- Juvenile Court
- Diversion Program
- Truancy Intervention
The Truancy Intervention program supports school districts in Greene County by actualizing the requirements of House Bill 410 (HB410) with a focus on reducing barriers to school attendance and diverting youth and families away from court involvement.
WHAT IS HOUSE BILL 410?
HB410 is a bill that was put into place in 2018. It changed the way schools looked at and responded to absences in schools. For example, calculating absences changed from adding up missed days, to racking each hour missed from school. Additionally, each of these hours are placed into three categories to help schools identify types of absences:
1) Medically Excused - any absence that is accompanied by a note from a medical provider is categorized as medically excused and does not count against attendance.
2) Excessive Absences - this category includes every hour out of school for any reason, except medically excused.
3) Habitual Absences - these absences are not accounted for by a parent note, medical note or approved vacation form.
Another big part of HB410 was the introduction of the Attendance Intervention Plan (AIP) process for Habitual Absences. This gives students and families an opportunity to connect with community supports to improve attendance before the school is able to send the referral to the juvenile court.
The Truancy Intervention Program serves as a function of the Greene County Juvenile Court Diversion Program. The Truancy Interventionist works with area school districts, the Greene County Educational Services Center and various social service agencies to address barriers to school truancy. Students and families may be referred to the Truancy Program after the student has been defined as habitually truant according to HB410. A student is considered habitually truant if they missed:
- Thirty (3) unexcused hours in a row - roughly five (5) consecutive school days.
- Forty-two (42) unexcused hours in a month - around seven (7) days in a month.
- Seventy-two (72) unexcused hours in a year.
Mediation - The Truancy Intervention Program offers Truancy Mediation to help schools and families create supportive Attendance Intervention Plans (AIP) that can reduce the barriers affecting attendance. Schools and families can engage in mediation at various points in the truancy process as a way to divert youth and families away from court involvement.
Preparing Our Kids for Success - there is brief instruction for parents of students with truancy issues to give parents additional tools to motivate students and strengthen school-parent communication.
Parenting the Love and Logic Way - The 6-week class meets in person one day a week. This program gives parents practical skills that can be used immediately. Parents that are struggling with other behaviors in additional to truancy could benefit from attending this class.
Attendance and Intervention Plan (AIP) - Truancy mediation provides an unbiased, third party support. School and families can take part in Truancy Mediation as a way to develop a supportive and agreed upon AIP to be put in place at the school level for the next 60 days. Schools or families have the ability to request mediation with the Truancy Program once an AIP has been scheduled as a way to facilitate the process.
Alterative to Adjudication Mediation - If the AIP has been determined unsuccessful and the school has sent a Diversion referral to the Court, a youth identified as low-risk may be considered for Truancy Mediation to re-evaluate the AIP.
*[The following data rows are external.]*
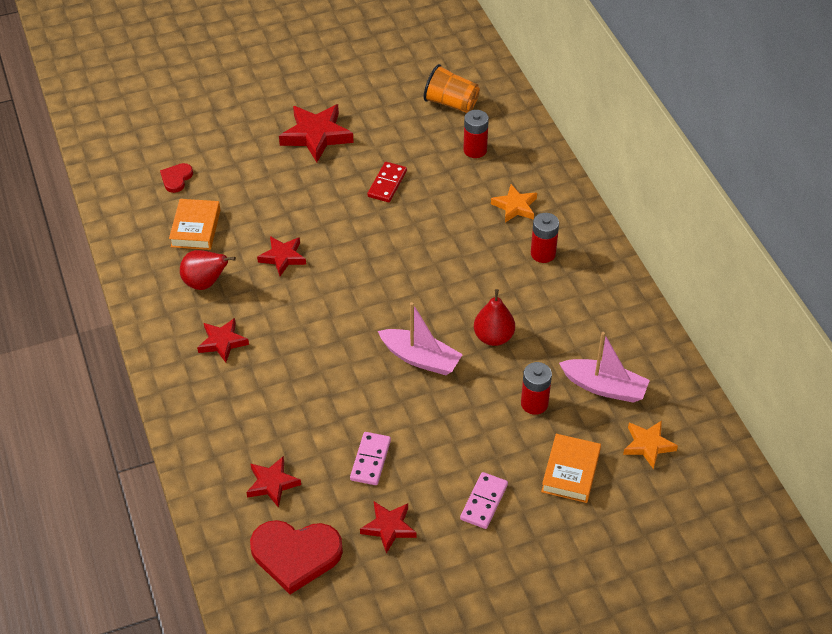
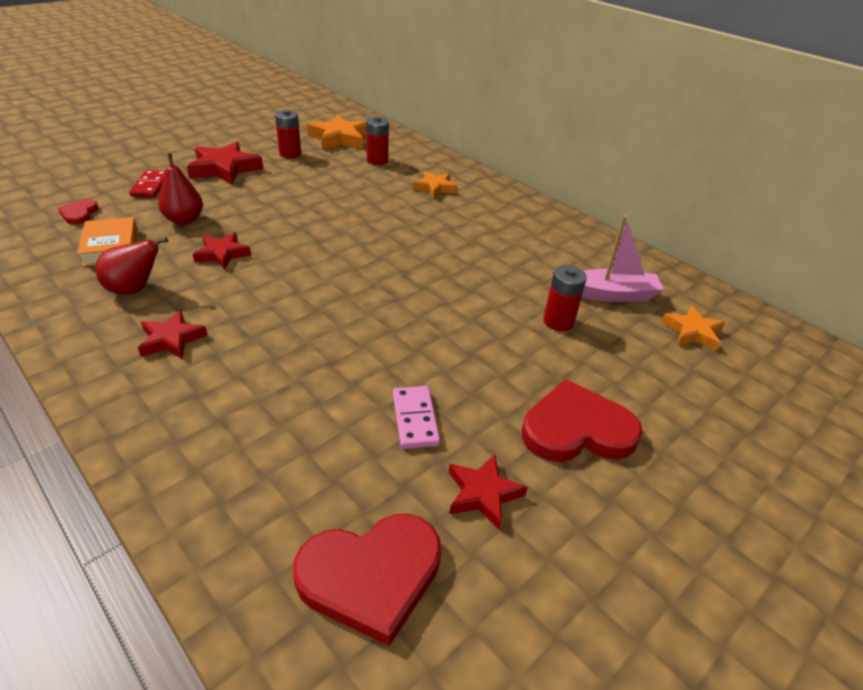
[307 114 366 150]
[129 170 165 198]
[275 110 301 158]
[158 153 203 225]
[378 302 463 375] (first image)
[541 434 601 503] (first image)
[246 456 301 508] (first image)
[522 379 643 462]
STEP 1: The truancy process begins once a student has been identified as habitually truant. At that point, the school will reach out to the parent/guardian and invite them to participate in a meeting with the school's Absence Intervention Team. This team includes: the parent, the student (middle and high school), a school representative and a school staff member that has a relationship with the student. At the meeting, a plan will be developed that identifies barriers to attendance and supports to address those barriers. The school, student and family have 60 days to work this the plan.
STEP 2: If the plan is not maintained by the student or family, the school has the option of sending a truancy referral to the Greene County Juvenile Court.
STEP 3: After the referral is received, and assessment and family meeting is set up with the family to identify areas of risk and need for the student. Based on the assessment results, students and families can be referred to various programs and services such as:
- Community Supports
- Short-Term Diversion
- Truancy Diversion
- Creation of an Individualized Service Plan
STEP 4: Failure to work with Truancy Intervention staff could result in the Truancy Referral being considered for a hearing in formal court.